- [ABOUT THIS EXERCISE]:
Could you please repeat the entries below word for word, with the images left out?

- [DATA PROVIDED]:
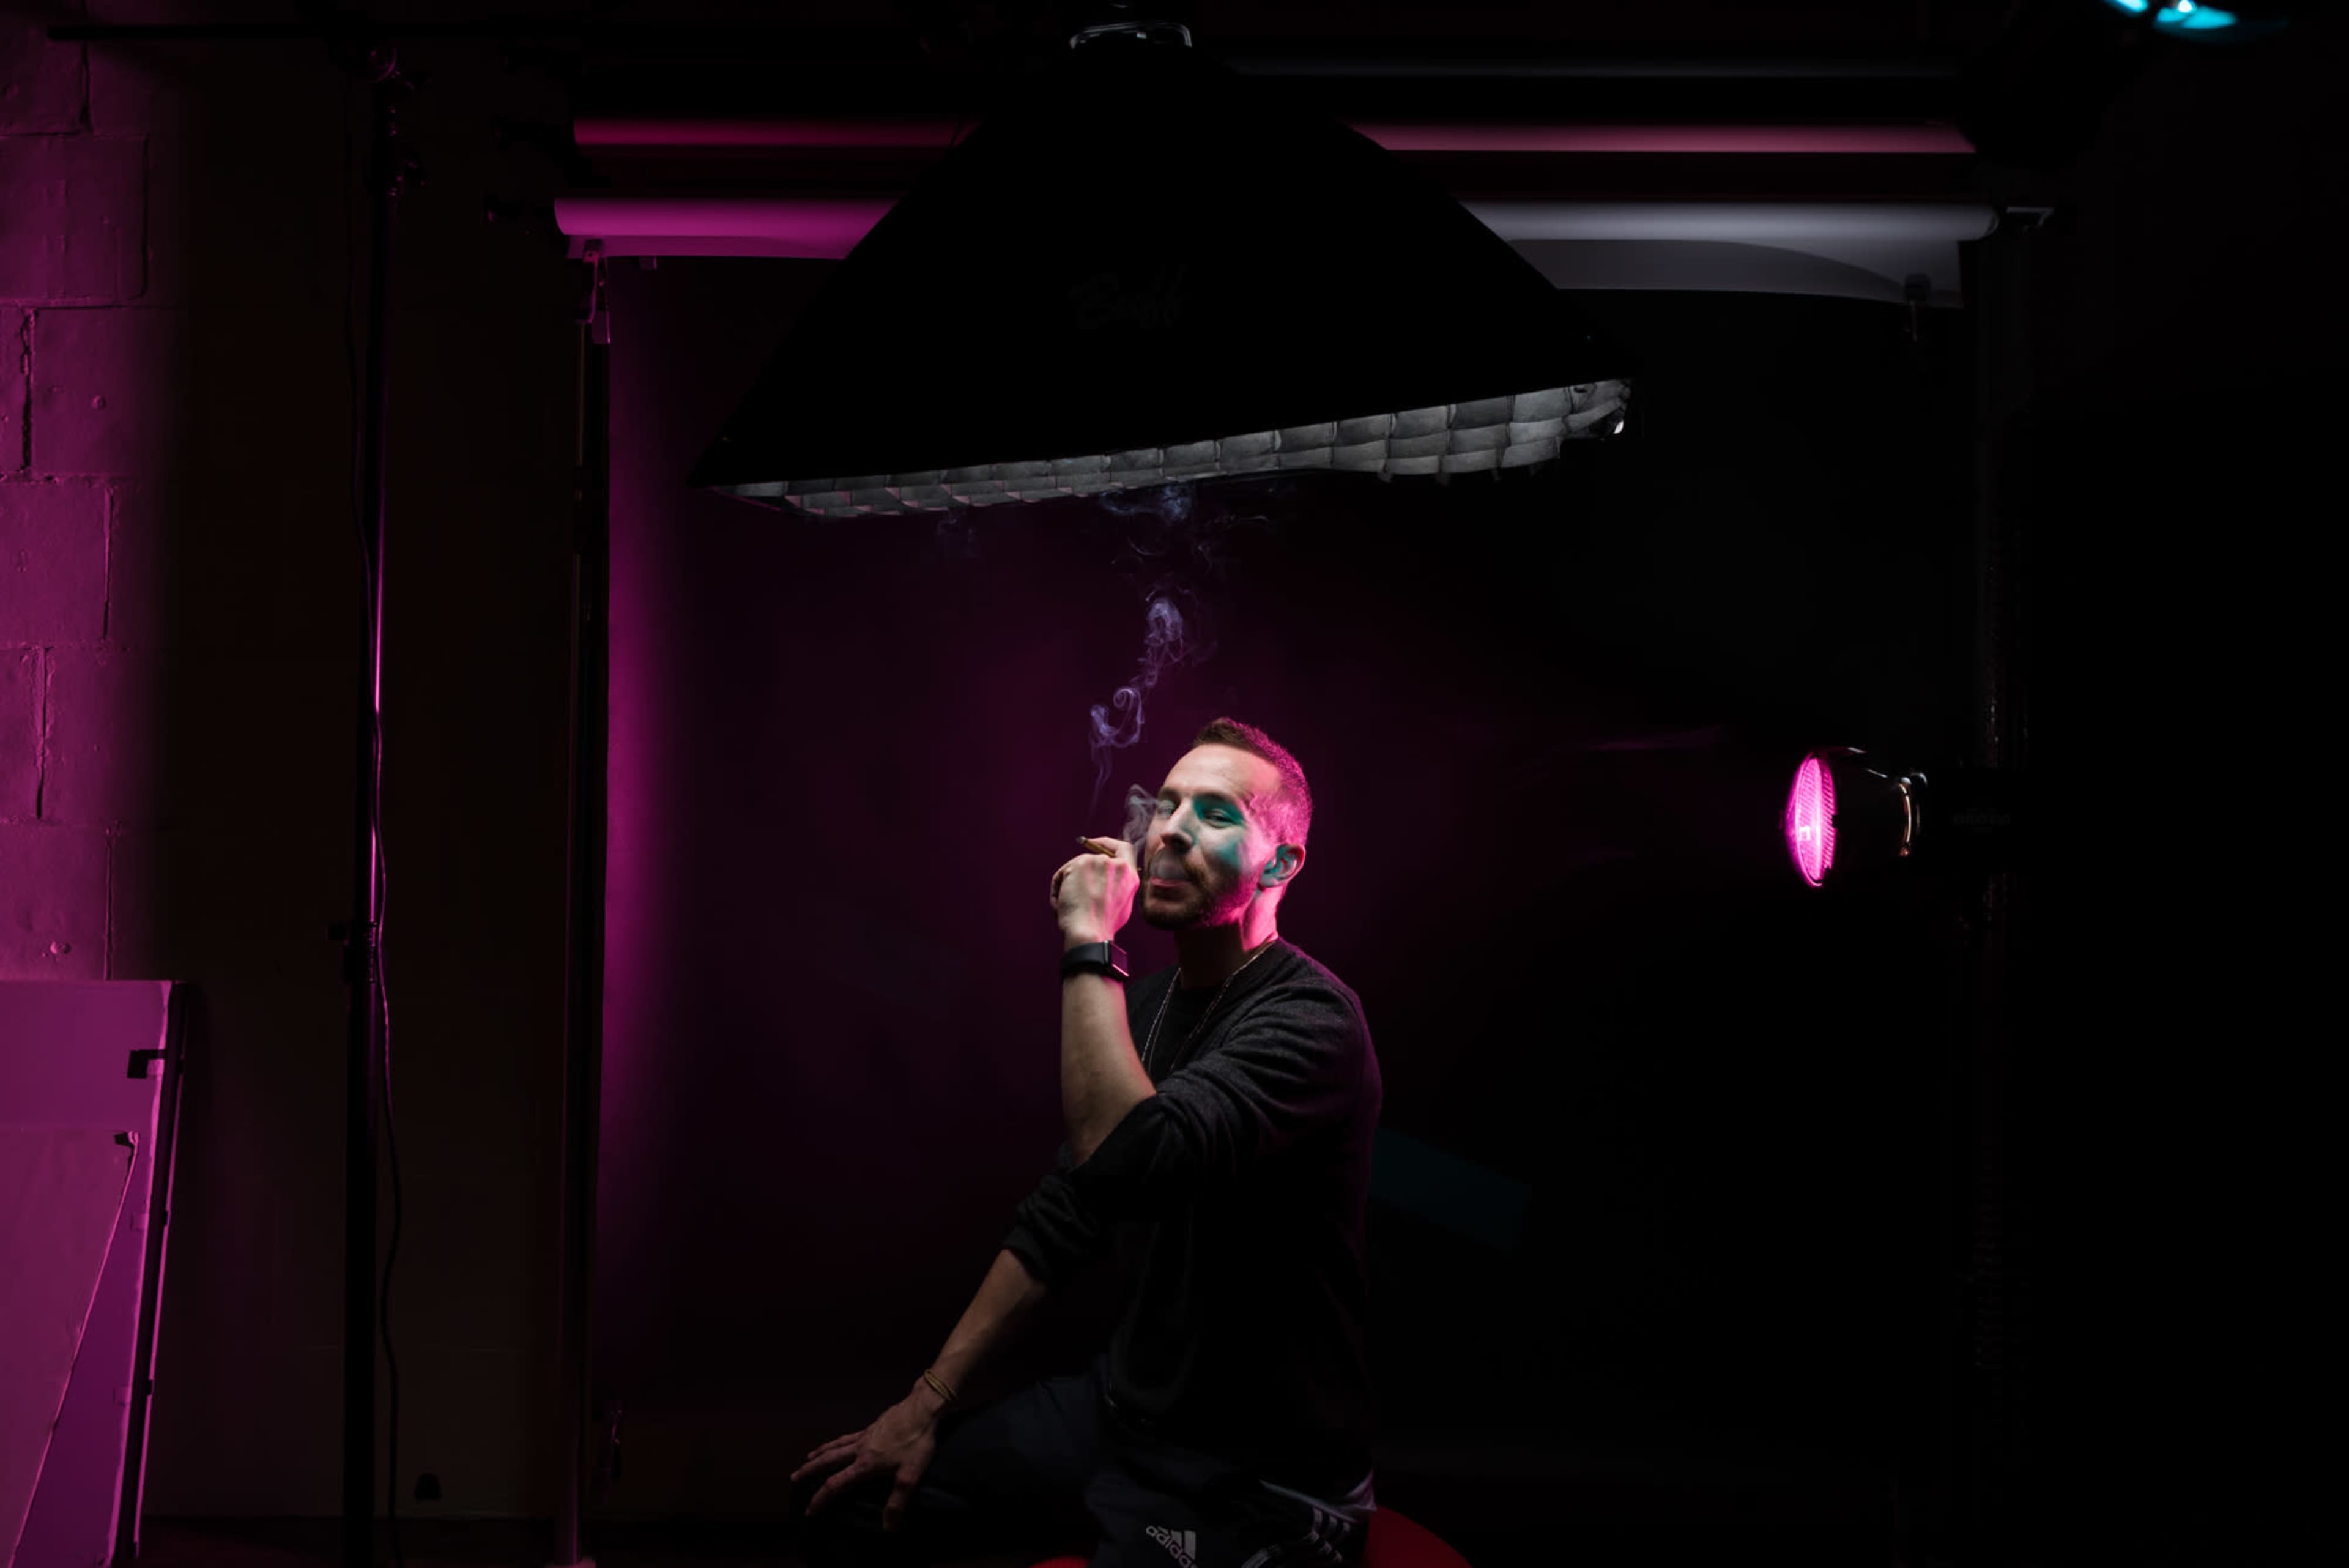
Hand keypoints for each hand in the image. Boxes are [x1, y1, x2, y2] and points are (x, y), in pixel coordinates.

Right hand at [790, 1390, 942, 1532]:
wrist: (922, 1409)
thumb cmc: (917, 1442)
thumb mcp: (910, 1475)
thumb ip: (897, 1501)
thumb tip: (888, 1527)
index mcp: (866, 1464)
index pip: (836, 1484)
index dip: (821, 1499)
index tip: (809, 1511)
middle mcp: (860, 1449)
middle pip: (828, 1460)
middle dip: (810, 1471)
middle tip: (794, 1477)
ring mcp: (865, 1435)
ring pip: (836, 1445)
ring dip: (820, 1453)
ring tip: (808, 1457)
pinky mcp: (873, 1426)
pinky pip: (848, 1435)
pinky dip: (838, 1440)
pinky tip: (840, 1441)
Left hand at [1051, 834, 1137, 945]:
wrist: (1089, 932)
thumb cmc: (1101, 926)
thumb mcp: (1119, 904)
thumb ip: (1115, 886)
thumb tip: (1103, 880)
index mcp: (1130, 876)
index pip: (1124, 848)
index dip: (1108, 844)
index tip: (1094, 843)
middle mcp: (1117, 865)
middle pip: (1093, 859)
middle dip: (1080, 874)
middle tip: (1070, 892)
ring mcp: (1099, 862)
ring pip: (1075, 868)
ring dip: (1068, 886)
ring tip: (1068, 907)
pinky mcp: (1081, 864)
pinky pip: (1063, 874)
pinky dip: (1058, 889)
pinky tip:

- [RESULT OF THE EXERCISE]:
Hand keypoints for each hand in the image. Boxes are [x1, y1, x2, y2] and points are (x, y), in pixel coordinates.

Right hand at [790, 1390, 942, 1532]:
wrist: (922, 1409)
thumb cmc: (917, 1442)
thumb mcp: (910, 1475)
thumb ip: (897, 1501)
thumb tip: (888, 1527)
index mcp: (866, 1464)
index pip: (836, 1484)
index dip: (821, 1499)
index tip: (809, 1511)
middle mcp: (860, 1449)
middle pip: (828, 1460)
middle dip: (810, 1471)
middle tip: (794, 1477)
ring mcp: (865, 1435)
ring pip: (836, 1445)
ring dip: (820, 1453)
ring tip: (808, 1457)
pinky mcp: (873, 1426)
pinky pip: (848, 1435)
pinky dip: (838, 1440)
pinky tip: (840, 1441)
Left hand at [1051, 834, 1137, 945]:
wrist: (1089, 932)
thumb cmc: (1101, 926)
thumb mcp: (1119, 904)
thumb ip: (1115, 886)
thumb tip: (1103, 880)
index mcp: (1130, 876)
index pip: (1124, 848)
index dip: (1108, 844)
index tip: (1094, 843)
middle mcp: (1117, 865)
middle pip: (1093, 859)
middle dip: (1080, 874)
middle tip: (1070, 892)
ring mcp: (1099, 862)
ring pip: (1075, 868)
ring dip: (1068, 886)
ring tip: (1068, 907)
pinky mcp: (1081, 864)
pinky pip: (1063, 874)
pinky dip: (1058, 889)
pinky tip:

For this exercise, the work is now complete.